Você pode reproduzir na íntegra o texto sobre o prêmio da Parceria para Governo Aberto ao Brasil, sem mudar uma palavra?

(Texto)

··········

O Brasil foi premiado nesta quinta-feira (10) pela Parceria para Governo Aberto (OGP), em cerimônia na Espanha, por suas políticas de fortalecimento da participação social. O reconhecimento, entregue ao secretário nacional Renato Simões, marca o retorno do país à agenda global de governo aberto, mas especialistas apontam que o desafio real é transformar a escuta popular em decisões efetivas.
O país recebeu dois prêmios, nas categorias “Américas” e “Participação Social”, pelo conjunto de ações coordenadas pela Secretaria-Geral da Presidência da República desde de 2023.
As ações incluem a retomada de conselhos, fóruns e conferências nacionais e a criação da plataforma digital Brasil Participativo, utilizada na elaboração do Plano Plurianual (PPA) 2024–2027.
Segundo a OGP, o Brasil foi premiado por “reconstruir uma política de participação social em larga escala, combinando engajamento presencial e digital em políticas públicas de alcance nacional”.
Em nota oficial, a Secretaria-Geral afirmou que o prêmio simboliza “o compromisso do país com a reconstrução da democracia participativa e o fortalecimento da cidadania ativa”.
Durante o evento, Renato Simões destacou que “o processo participativo promove oportunidades, desafios e práticas inovadoras que fortalecem a participação social no direcionamento dos recursos públicos e na tomada de decisões dos governos”.
O reconhecimento consolida a volta do país à OGP, da qual foi membro fundador em 2011 e se distanciou entre 2017 e 2022, quando diversos conselhos e mecanismos de consulta pública foram esvaziados ou extintos.
Desde o início de 2023, o governo federal procurou reverter o quadro e reativou mais de 40 instâncias de diálogo, realizando 30 conferências nacionais, envolvendo milhares de delegados e representantes da sociedade civil.

··········

(Dados registrados)
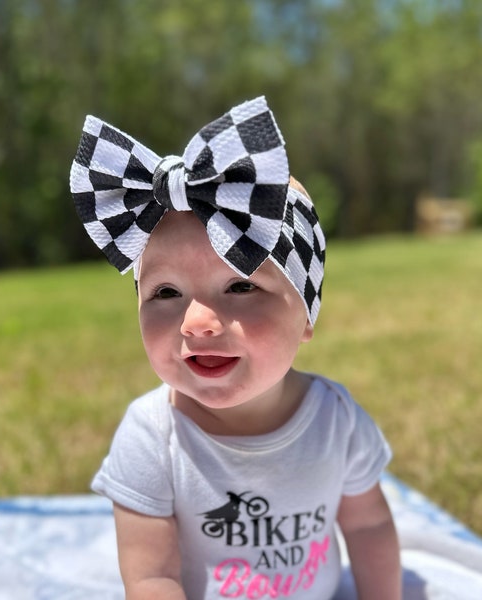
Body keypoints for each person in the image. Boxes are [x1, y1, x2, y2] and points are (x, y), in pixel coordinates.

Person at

··········

(Resolução abaixo)
O Brasil foi premiado nesta quinta-feira (10) pela Parceria para Governo Aberto (OGP), em cerimônia na Espanha, por suas políticas de fortalecimento da participação social. O reconhecimento, entregue ao secretário nacional Renato Simões, marca o retorno do país à agenda global de governo aberto, mas especialistas apontam que o desafio real é transformar a escuta popular em decisões efetivas.
O país recebeu dois prêmios, nas categorias “Américas” e “Participação Social”, pelo conjunto de ações coordenadas pela Secretaria-Geral da Presidência da República desde de 2023.
As ações incluem a retomada de conselhos, fóruns e conferências nacionais e a criação da plataforma digital Brasil Participativo, utilizada na elaboração do Plano Plurianual (PPA) 2024–2027.
Segundo a OGP, o Brasil foi premiado por “reconstruir uma política de participação social em larga escala, combinando engajamento presencial e digital em políticas públicas de alcance nacional”.
Em nota oficial, a Secretaria-Geral afirmou que o prêmio simboliza “o compromisso do país com a reconstrução da democracia participativa e o fortalecimento da cidadania ativa”.
Durante o evento, Renato Simões destacou que “o processo participativo promove oportunidades, desafios e práticas inovadoras que fortalecem a participação social no direcionamento dos recursos públicos e na tomada de decisões dos governos”.
O reconhecimento consolida a volta do país à OGP, da qual foi membro fundador em 2011 e se distanciou entre 2017 e 2022, quando diversos conselhos e mecanismos de consulta pública foram esvaziados ou extintos.
Desde o início de 2023, o governo federal procurou reverter o quadro e reativou mais de 40 instâncias de diálogo, realizando 30 conferências nacionais, envolvendo milhares de delegados e representantes da sociedade civil.